Growing up, I religiously kept a diary until I was 20 years old when I read my great grandmother’s teenage diary. I thought she sounded really shallow given what a fantastic person she became. Then it dawned on me that one day I could have a great granddaughter reading MY diary and judging me. That night, I immediately ripped out a couple of pages. Only when it was too late did I realize future generations could infer far worse things than I’d actually done from ripped pages or that I was nutty. I didn’t start up again until I had kids but have found long hand laborious. Enter an intriguing app called Day One…

First of all, I think Day One should’ve named themselves, Dear Diary 2.0. Right?  I guess it would’ve limited their audience to women but still. It’s a lot catchier. Now, we Pixies talk endlessly to people and clients about schedulers and daily planners.

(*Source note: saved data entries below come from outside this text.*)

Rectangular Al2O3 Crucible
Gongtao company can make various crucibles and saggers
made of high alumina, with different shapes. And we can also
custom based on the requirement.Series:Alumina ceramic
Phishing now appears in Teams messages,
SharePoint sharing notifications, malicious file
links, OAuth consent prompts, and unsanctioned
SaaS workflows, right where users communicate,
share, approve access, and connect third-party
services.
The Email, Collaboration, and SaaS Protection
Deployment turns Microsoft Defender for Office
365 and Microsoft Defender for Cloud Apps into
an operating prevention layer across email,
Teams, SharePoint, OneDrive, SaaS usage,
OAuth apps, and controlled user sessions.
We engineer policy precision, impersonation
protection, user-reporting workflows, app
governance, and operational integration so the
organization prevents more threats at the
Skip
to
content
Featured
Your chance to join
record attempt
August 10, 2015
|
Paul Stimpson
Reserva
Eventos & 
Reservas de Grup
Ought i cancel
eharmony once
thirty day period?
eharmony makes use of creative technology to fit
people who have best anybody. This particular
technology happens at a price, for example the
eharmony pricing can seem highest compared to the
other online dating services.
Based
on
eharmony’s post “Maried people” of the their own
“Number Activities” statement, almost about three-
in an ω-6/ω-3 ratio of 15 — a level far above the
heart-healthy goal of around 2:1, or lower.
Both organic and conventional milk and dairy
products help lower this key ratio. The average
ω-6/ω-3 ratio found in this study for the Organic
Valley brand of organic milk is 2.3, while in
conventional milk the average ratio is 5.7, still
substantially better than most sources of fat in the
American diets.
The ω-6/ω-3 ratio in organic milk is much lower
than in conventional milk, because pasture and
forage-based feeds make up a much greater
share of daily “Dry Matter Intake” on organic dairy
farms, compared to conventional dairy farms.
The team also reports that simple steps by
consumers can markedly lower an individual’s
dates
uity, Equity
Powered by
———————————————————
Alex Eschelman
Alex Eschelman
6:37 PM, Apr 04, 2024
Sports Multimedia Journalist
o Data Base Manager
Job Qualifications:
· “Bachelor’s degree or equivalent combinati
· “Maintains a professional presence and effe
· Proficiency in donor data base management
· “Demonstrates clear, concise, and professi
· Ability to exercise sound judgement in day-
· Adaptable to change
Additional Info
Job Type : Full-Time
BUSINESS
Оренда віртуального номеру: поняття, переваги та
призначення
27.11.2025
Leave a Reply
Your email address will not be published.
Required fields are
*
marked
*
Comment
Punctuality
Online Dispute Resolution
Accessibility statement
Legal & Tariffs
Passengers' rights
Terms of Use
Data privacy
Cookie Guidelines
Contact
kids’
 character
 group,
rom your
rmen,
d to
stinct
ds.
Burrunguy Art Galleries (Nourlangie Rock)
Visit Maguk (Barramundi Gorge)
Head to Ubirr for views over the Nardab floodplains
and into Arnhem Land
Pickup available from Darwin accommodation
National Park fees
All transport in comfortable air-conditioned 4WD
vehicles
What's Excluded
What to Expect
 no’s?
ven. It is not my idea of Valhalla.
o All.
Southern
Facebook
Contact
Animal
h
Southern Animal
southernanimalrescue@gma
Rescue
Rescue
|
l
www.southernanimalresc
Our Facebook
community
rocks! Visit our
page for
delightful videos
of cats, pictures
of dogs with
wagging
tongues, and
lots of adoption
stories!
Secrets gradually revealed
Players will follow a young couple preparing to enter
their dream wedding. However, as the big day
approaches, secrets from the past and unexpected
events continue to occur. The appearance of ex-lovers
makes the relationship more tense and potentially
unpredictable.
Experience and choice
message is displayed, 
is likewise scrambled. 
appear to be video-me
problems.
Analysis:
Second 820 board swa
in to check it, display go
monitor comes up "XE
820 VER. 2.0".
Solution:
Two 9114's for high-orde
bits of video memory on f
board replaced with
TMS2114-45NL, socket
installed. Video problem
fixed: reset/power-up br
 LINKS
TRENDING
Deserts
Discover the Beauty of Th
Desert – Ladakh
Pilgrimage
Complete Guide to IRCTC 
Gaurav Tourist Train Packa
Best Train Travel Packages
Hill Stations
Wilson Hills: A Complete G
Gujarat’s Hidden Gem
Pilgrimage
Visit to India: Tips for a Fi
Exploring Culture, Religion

We’re always on the lookout to find easier ways for different personality types to remember appointments, streamline their days, prioritize etc. We have long discussions about whether someone has gone completely digital, partially digital or remains married to paper. There are many permutations across personality types. But it struck me the other day when reading an article from Paid Content — I peruse pretty sexy sites, n’est-ce pas? — that we never talk about diary writing or journal writing. This is how I found out about Day One.

The reason we haven’t really researched diary writing is that it isn’t exactly on the top of many people’s To Do list or even ON a To Do list — although truth be told I often put it on my list so I actually write in it once a month. Plus, if you’re trying to streamline your life, it’s not like you want to add on a daily duty. This tip is therefore for anyone still writing “Dear Diary” in long hand or writing one in Word or saving important emails like me. Day One really makes it easy to capture the nitty gritty of your daily life. And diary writing is not just for posterity when you think about it. It has productivity uses as well. I read how someone actually used it to help him come up with his business time log for billing clients on a business trip.

But as a Classic Freedom (SFJ) I’m almost irretrievably bound by the tradition of having something tangible even though the ease of Day One calls my name. I’d dreamed of handing these beautifully bound journals to my sons when they graduate high school. If I do Day One, I just give them a web address. Although the advantage of a website is  they cannot spill beer all over the web page in their dorm room and ruin 18 years of my hard work!